Define a spark schema

spark
Author

Youfeng Zhou

Published

November 17, 2022

Setup

from pyspark.sql.types import *
from pyspark.sql import SparkSession
spark = SparkSession.builder.appName('Simple-table').getOrCreate()

Define it programmatically

schema = StructType([StructField("first name", StringType(), False), 
                     StructField("last name", StringType(), False), 
                     StructField("weight", IntegerType(), False)])
schema
StructType([StructField('first name', StringType(), False), StructField('last name', StringType(), False), StructField('weight', IntegerType(), False)])

False indicate whether the field can be null (None) or not.

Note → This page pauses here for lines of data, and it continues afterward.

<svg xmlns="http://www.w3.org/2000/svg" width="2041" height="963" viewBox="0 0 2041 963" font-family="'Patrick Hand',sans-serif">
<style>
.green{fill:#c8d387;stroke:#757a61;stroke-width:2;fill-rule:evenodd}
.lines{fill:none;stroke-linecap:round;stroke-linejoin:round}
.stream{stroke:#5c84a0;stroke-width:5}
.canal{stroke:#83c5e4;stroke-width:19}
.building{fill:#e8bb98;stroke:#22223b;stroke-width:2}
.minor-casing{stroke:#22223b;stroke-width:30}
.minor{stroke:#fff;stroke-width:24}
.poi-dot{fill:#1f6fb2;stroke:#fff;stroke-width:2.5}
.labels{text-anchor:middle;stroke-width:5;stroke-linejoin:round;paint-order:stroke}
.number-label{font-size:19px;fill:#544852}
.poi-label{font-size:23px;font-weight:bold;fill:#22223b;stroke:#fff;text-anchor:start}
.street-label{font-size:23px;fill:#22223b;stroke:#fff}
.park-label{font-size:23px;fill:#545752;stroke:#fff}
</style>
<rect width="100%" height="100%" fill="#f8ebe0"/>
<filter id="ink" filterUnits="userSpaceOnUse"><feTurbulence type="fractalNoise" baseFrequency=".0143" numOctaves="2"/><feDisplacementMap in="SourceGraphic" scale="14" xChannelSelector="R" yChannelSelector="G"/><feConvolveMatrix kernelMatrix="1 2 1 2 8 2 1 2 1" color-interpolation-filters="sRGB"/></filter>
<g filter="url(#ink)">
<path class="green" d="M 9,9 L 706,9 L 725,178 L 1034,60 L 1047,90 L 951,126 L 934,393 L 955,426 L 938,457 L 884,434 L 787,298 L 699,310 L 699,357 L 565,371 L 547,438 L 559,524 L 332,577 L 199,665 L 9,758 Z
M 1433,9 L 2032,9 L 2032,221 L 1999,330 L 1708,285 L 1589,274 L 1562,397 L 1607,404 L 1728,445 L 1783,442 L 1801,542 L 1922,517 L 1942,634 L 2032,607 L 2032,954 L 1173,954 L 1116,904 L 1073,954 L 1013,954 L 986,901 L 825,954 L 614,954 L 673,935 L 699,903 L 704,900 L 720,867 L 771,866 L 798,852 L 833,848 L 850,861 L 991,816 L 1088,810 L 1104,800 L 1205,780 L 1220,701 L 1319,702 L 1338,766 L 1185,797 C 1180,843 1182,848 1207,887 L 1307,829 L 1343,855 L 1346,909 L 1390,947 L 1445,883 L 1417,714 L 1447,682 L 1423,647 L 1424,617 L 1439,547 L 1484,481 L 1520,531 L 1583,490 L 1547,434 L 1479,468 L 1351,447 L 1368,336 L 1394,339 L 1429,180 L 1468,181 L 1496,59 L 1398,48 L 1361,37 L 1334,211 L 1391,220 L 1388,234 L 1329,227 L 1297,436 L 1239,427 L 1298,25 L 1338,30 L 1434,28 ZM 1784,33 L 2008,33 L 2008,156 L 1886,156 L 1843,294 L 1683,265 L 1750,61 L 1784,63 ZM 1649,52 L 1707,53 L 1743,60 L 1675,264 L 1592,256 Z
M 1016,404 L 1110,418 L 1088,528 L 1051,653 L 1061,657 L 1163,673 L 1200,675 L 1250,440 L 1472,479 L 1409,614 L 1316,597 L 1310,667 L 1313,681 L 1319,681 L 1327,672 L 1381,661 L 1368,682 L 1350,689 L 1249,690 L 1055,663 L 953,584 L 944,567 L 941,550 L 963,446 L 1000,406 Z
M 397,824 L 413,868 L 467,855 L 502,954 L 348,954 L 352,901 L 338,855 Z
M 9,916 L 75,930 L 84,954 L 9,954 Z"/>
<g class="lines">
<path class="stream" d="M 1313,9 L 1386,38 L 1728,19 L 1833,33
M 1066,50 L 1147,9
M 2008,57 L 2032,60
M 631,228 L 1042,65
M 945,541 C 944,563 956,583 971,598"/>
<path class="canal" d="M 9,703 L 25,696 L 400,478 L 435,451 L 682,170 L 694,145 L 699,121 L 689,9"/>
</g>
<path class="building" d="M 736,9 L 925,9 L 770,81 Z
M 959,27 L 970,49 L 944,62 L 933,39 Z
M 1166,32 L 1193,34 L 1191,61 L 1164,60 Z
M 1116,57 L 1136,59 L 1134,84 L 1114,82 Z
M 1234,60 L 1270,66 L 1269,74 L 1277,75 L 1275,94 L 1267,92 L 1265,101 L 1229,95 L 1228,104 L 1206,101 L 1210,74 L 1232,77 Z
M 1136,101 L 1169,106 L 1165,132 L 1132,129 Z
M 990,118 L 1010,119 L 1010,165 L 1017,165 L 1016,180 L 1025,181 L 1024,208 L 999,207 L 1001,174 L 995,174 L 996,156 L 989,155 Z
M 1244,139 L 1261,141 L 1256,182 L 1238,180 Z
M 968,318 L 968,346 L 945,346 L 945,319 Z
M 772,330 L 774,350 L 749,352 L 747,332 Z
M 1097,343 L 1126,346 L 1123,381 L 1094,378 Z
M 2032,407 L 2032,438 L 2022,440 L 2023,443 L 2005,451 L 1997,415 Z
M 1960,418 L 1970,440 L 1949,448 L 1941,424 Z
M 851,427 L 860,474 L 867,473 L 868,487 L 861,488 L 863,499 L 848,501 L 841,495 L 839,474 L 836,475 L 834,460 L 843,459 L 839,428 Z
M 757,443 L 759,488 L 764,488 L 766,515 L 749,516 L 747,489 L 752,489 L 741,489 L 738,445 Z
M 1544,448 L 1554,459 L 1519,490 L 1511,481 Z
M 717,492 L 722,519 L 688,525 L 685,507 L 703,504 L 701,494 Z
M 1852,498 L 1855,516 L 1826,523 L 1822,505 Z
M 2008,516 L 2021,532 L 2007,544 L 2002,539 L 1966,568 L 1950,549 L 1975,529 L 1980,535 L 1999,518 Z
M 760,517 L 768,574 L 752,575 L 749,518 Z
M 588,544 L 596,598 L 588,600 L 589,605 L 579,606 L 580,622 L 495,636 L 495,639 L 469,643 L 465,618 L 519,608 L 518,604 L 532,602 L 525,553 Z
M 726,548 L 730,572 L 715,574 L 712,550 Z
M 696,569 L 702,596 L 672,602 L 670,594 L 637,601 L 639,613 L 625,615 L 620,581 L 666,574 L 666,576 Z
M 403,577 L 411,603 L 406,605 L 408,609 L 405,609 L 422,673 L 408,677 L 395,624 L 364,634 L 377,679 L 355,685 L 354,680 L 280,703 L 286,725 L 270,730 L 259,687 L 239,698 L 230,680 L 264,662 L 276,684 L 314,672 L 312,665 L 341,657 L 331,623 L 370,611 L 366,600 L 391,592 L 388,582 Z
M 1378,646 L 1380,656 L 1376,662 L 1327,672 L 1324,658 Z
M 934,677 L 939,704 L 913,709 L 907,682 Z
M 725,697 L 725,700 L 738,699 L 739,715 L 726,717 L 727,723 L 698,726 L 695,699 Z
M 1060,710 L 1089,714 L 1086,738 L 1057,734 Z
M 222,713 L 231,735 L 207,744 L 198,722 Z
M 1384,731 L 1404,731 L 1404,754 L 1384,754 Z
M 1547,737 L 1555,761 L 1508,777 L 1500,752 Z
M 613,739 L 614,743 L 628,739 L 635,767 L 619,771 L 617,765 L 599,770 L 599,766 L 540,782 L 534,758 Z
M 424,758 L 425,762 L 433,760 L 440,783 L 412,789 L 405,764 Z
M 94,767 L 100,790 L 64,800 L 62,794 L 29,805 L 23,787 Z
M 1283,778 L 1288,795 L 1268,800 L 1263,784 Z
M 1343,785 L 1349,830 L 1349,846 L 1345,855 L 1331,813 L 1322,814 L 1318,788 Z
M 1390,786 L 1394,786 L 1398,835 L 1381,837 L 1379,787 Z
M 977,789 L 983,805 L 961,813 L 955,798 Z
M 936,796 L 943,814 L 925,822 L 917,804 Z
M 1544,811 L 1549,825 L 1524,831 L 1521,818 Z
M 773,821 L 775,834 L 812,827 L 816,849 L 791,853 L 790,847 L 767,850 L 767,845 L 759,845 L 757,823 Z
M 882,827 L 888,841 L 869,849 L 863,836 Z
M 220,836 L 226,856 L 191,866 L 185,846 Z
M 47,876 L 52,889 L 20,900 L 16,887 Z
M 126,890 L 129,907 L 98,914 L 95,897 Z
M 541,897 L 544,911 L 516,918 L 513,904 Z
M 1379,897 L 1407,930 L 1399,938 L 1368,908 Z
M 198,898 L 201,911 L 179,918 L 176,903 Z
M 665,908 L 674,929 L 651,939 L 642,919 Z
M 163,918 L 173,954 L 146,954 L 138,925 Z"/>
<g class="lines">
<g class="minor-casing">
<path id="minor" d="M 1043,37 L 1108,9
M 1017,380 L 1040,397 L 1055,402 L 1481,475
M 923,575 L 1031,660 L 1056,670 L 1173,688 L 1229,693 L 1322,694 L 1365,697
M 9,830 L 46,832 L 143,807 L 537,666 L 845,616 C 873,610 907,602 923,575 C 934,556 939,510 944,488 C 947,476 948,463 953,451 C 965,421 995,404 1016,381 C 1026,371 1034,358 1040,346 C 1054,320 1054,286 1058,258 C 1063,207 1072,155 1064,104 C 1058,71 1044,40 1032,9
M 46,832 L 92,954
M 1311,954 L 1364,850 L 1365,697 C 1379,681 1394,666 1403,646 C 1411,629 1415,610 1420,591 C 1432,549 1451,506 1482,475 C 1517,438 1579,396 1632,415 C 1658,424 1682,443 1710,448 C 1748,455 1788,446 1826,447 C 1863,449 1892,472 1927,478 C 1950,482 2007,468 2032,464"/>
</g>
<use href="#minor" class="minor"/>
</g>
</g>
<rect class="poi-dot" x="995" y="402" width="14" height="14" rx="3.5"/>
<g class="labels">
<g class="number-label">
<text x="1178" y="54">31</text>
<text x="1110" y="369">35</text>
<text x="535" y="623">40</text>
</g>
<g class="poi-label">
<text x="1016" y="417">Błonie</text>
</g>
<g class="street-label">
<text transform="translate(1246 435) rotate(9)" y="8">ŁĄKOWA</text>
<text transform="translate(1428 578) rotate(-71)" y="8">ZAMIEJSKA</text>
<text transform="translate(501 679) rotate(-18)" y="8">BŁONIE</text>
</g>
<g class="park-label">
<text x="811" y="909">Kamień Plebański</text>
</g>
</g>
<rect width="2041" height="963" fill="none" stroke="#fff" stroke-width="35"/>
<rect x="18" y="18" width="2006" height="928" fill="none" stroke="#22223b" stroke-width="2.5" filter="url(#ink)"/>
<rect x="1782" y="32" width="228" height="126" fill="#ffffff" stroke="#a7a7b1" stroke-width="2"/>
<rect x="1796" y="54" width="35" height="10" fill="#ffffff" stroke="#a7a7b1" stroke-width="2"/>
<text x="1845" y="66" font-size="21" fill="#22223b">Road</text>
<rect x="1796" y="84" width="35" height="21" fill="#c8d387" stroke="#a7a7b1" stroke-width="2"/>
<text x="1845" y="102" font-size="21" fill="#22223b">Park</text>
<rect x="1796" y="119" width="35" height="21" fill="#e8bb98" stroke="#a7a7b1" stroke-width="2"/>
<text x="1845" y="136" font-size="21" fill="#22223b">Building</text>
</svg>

data = [['Jake', 'Z', 60], ['Tom', 'X', 50]]
df = spark.createDataFrame(data, schema)
df.show()
+----------+---------+------+
|first name|last name|weight|
+----------+---------+------+
|      Jake|        Z|    60|
|       Tom|        X|    50|
+----------+---------+------+

Define it using DDL

This method is much simper.

schema = "first_name STRING, last_name STRING, weight INT"
schema
'first_name STRING, last_name STRING, weight INT'
df = spark.createDataFrame(data, schema)
df.show()
+----------+---------+------+
|first_name|last_name|weight|
+----------+---------+------+
|      Jake|        Z|    60|
|       Tom|        X|    50|
+----------+---------+------+
Warning

A disadvantage of this method is we cannot put space or - between words.

Stop spark session

spark.stop()